• New poll, same No. 1: Musketeers

  • By Graham Hays | January 4, 2011 10:11:02 AM PST

1. Xavier (10-2)

What to do with Xavier? Would any team on this list have fared better against Stanford than the Musketeers did in a 89-52 loss? Well, the game wasn't at Maples, but Gonzaga, for one, had the Cardinal tied late in the second half, so maybe. But based on Stanford's subsequent work against Connecticut, it's pretty clear the Cardinal are on top of their game at the moment. And while nothing went right for Xavier in California, it's still worth noting that Kevin McGuff's team came out of back-to-back road games at Duke and Stanford with a net rebounding margin in the black (11 rebounds). As long as Amber Harris and Ta'Shia Phillips are in the lineup, it's going to take a conference loss to dislodge the Musketeers from this spot.

2. Marist (10-2)

Weather denied the Red Foxes a final nonconference showdown, when a game at Arizona State was canceled because of a winter storm that trapped them in the wrong time zone. As a result, an 81-65 win against Rider to open MAAC play is the team's lone result since the last rankings. Erica Allenspach scored 21 in the Rider game, meaning she has totaled 75 points, nine assists and a turnover in her past three games.

3. Bowling Green (12-1)

The Falcons have played once since the last rankings, registering a 73-64 win at Butler in a game that wasn't really as competitive as the single-digit margin might indicate. The Falcons beat the Bulldogs on the boards, the third game in a row in which the Falcons had the edge in rebounding. They aren't big time in the post and they definitely revolve around the perimeter trio of Lauren Prochaska, Tracy Pontius and Chrissy Steffen, but their ability to rebound as well as they have this season speaks to the effort by players like Maggie Hennegan and Jen Uhl and the attention to detail in the program.

4. Green Bay (13-1)

Green Bay's move back into the national rankings this season is all the more notable because preseason Horizon League player of the year Kayla Tetschlag wasn't producing quite the numbers fans at the Kress Center have grown accustomed to seeing out of her. The bad news for opponents is Tetschlag might be back. She put up back-to-back double-doubles when the Phoenix opened conference play with victories against Detroit and Wright State. She even made her 1,000th career point count, reaching the milestone on a key late basket against Detroit.

5. Gonzaga (12-4)

It was an opportunity missed in a 70-61 loss against Notre Dame in Seattle, much as it was an opportunity missed against Stanford earlier in the season. But the emergence of Kayla Standish (20 points and 8.3 rebounds per game over the past seven games) alongside Courtney Vandersloot and Katelan Redmon means the Bulldogs remain on track to make some noise in March. Conference play isn't going to present a plethora of challenges, but it's valuable time for Kelly Bowen and Janelle Bekkering (who hit 7 of 11 shots in a win against Southern Utah on Jan. 3) to find their stride. Coach Kelly Graves admits he's still not sure which buttons to push to get the two talented 6-foot wings to play to their potential.

6. Duquesne (12-2)

A big game looms against Pittsburgh on Wednesday, but the holiday season was good to the Dukes, capped by a 71-67 win at Ohio State on Dec. 28. Freshman Wumi Agunbiade fouled out late in the game against the Buckeyes but hung around long enough to put up 17 points and 10 rebounds against Jantel Lavender and OSU. Agunbiade is showing no signs of struggling to adjust from the Canadian high school ranks, averaging 12.3 points, 8.1 rebounds, 2.3 steals and 1.6 blocks per game. Sophomore starter Jocelyn Ford might only average 2.4 points per game, but she put up one of the lines of the early season with 12 points, 10 rebounds, eight assists and nine steals against Ball State on Jan. 2.

■ ■ ■ ■ ■ ■ ■

### Stated goal 1
How would you restate the poll's paragraph beginning "Weather denied the Red Foxes" in a shorter form that keeps its main facts?

■ ■ ■ ■ ■ ■ ■

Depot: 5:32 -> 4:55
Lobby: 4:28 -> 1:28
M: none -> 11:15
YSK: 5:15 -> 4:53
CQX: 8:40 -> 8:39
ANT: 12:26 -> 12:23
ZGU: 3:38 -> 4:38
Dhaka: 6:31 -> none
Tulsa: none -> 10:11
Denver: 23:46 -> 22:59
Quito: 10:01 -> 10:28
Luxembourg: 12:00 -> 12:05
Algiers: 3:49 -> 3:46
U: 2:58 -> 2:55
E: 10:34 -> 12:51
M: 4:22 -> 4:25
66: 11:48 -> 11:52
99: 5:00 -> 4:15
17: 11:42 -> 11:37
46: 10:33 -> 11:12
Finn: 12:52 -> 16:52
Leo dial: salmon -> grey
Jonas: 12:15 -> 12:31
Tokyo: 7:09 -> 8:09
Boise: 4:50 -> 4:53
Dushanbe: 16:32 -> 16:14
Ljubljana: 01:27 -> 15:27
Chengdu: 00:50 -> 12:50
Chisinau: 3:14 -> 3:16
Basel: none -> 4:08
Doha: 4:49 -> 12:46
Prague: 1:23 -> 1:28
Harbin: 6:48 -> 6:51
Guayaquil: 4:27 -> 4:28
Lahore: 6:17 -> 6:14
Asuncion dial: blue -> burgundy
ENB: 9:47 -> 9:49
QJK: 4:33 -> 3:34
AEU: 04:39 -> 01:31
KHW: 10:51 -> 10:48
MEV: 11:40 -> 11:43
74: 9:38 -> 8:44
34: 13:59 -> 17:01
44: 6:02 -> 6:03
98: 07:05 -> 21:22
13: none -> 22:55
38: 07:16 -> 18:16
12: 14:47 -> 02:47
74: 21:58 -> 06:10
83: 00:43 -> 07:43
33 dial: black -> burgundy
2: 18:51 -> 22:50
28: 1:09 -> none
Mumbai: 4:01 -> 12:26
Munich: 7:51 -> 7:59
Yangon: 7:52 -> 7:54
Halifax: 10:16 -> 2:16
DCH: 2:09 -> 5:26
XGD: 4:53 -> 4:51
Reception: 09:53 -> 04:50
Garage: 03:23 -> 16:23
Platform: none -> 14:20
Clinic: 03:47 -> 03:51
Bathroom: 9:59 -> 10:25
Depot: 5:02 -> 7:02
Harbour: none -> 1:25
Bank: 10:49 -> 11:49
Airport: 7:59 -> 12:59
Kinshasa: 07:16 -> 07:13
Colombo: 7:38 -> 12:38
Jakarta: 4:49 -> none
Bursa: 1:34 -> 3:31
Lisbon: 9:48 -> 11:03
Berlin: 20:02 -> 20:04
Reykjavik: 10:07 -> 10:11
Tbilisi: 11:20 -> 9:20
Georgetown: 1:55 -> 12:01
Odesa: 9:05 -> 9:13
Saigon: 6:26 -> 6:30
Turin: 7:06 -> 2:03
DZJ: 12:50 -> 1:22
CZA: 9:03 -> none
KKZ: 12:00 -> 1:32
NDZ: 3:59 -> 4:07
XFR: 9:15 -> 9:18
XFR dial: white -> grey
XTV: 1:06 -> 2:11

■ ■ ■ ■ ■ ■ ■

### Stated goal 2
Copy out the records word for word, beginning with their first line and stopping after the line that contains "Jonas: 12:15 -> 12:31".

### Solution 1
A winter storm that stranded Marist in the wrong time zone canceled its game at Arizona State. Its only result since the last rankings is an 81-65 win over Rider to open MAAC play. Erica Allenspach scored 21 in that game and has 75 points, nine assists and one turnover over her past three games.

### Solution 2
Depot: 5:32 -> 4:55
Lobby: 4:28 -> 1:28
M: none -> 11:15
YSK: 5:15 -> 4:53
CQX: 8:40 -> 8:39
ANT: 12:26 -> 12:23
ZGU: 3:38 -> 4:38
Dhaka: 6:31 -> none
Tulsa: none -> 10:11
Denver: 23:46 -> 22:59
Quito: 10:01 -> 10:28
Luxembourg: 12:00 -> 12:05
Algiers: 3:49 -> 3:46
U: 2:58 -> 2:55
E: 10:34 -> 12:51
M: 4:22 -> 4:25
66: 11:48 -> 11:52
99: 5:00 -> 4:15
17: 11:42 -> 11:37
46: 10:33 -> 11:12
Finn: 12:52 -> 16:52
Leo dial: salmon -> grey
Jonas: 12:15 -> 12:31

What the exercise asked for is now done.